■ **WORK TO BE COMPLETED**
Will you write out, word for word, the part of the tumbleweed post below that begins with the words containing "A native in" and ends with "of tumbleweeds here)"?

■ **EXTRACT PROVIDED**
Friday, December 19, 2014

Darn Those Russians!



Friday December 19 2014

Salsola tragus, aka “Russian Thistle,” or Tumbleweed, is as ubiquitous in the West as barbed wire, and coincidentally the two go together like peanut butter and chocolate.

A native in the Ural Mountains in Russia, the plant seeds snuck over on ships in the late 1800’s from Russia apparently hiding amongst flax seeds, showing up first in South Dakota, and tumbling all over the West thereafter. While “Tumbleweed” aptly describes the entire plant’s existence and planetary purpose, I am also fond of the honorific “Wind witch”.

The tumbleweed is an annual plant that, once it matures, dries out and dies, breaks off at the base of the stem and tumbles away in the wind, efficiently flinging and dispersing its seeds along the way to take root in your soils, and then to ultimately shore up your barbed wire fences. (See Steph’s accurate cartoon depiction of tumbleweeds here)
and my short video of me running the gauntlet of them on an Idaho highway on a windy day!:


(or link)
http://youtu.be/t1AfB6Lam3w

Once the desert soil out here is disturbed - that is, as soon as you plow it up thinking you’ll have a fantastic self-sufficient green pasture, or, after a flash flood that scours the sand, or almost immediately after a burnishing wildfire, Russian thistle will be the first plant to move in and take hold. On the plus side, they are pretty - turning maroon in the fall; and if you didn’t have the tumbleweeds, you’d soon have sand dunes developing. But on the downside, they spread, and spread, and are virtually indestructible. One winter I uprooted a whole plot of them and tried to set fire to them - they wouldn’t burn! (Oh, but they will burn quickly when they are dried.) And they are sticker-y as hell.

■ **GIVEN INFORMATION**
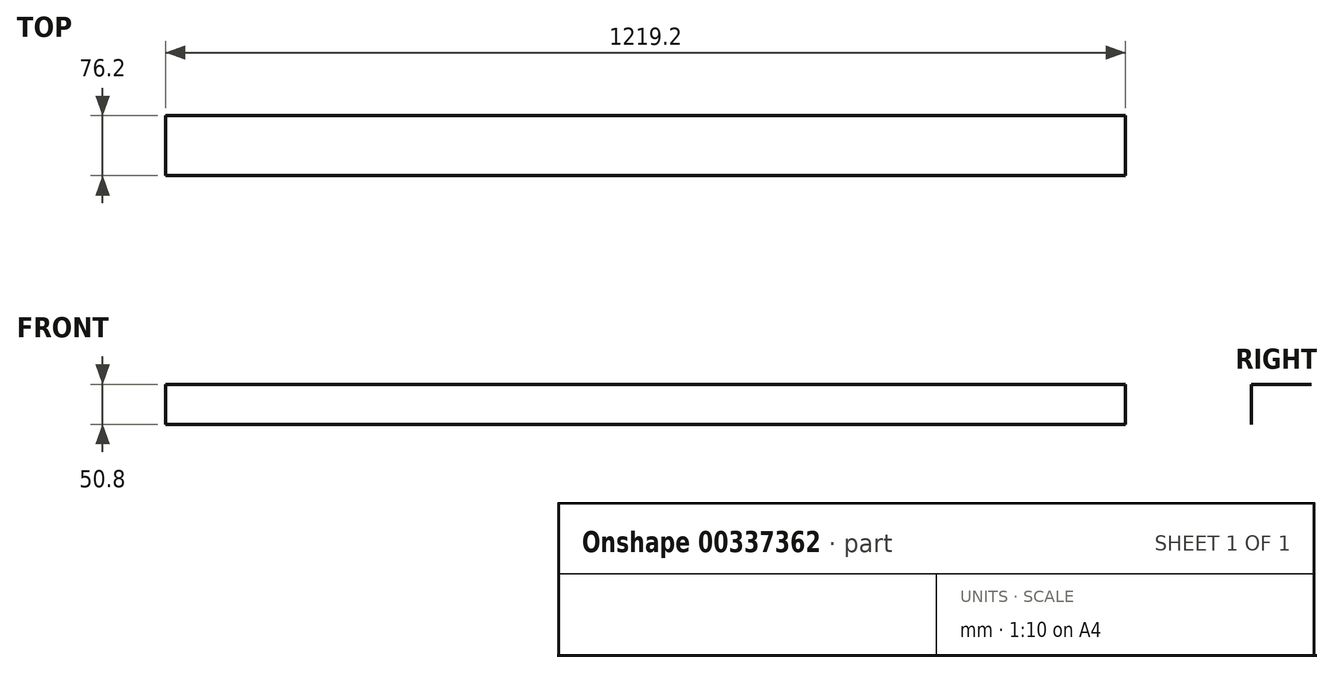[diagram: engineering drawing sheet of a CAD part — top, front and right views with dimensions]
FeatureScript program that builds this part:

■ **WRITTEN REPLY**
A native in the Ural Mountains in Russia, the plant seeds snuck over on ships in the late 1800’s from Russia apparently hiding amongst flax seeds, showing up first in South Dakota, and tumbling all over the West thereafter. While “Tumbleweed” aptly describes the entire plant’s existence and planetary purpose, I am also fond of the honorific “Wind witch”.

The tumbleweed is an annual plant that, once it matures, dries out and dies, breaks off at the base of the stem and tumbles away in the wind, efficiently flinging and dispersing its seeds along the way to take root in your soils, and then to ultimately shore up your barbed wire fences. (See Steph’s accurate cartoon depiction of tumbleweeds here)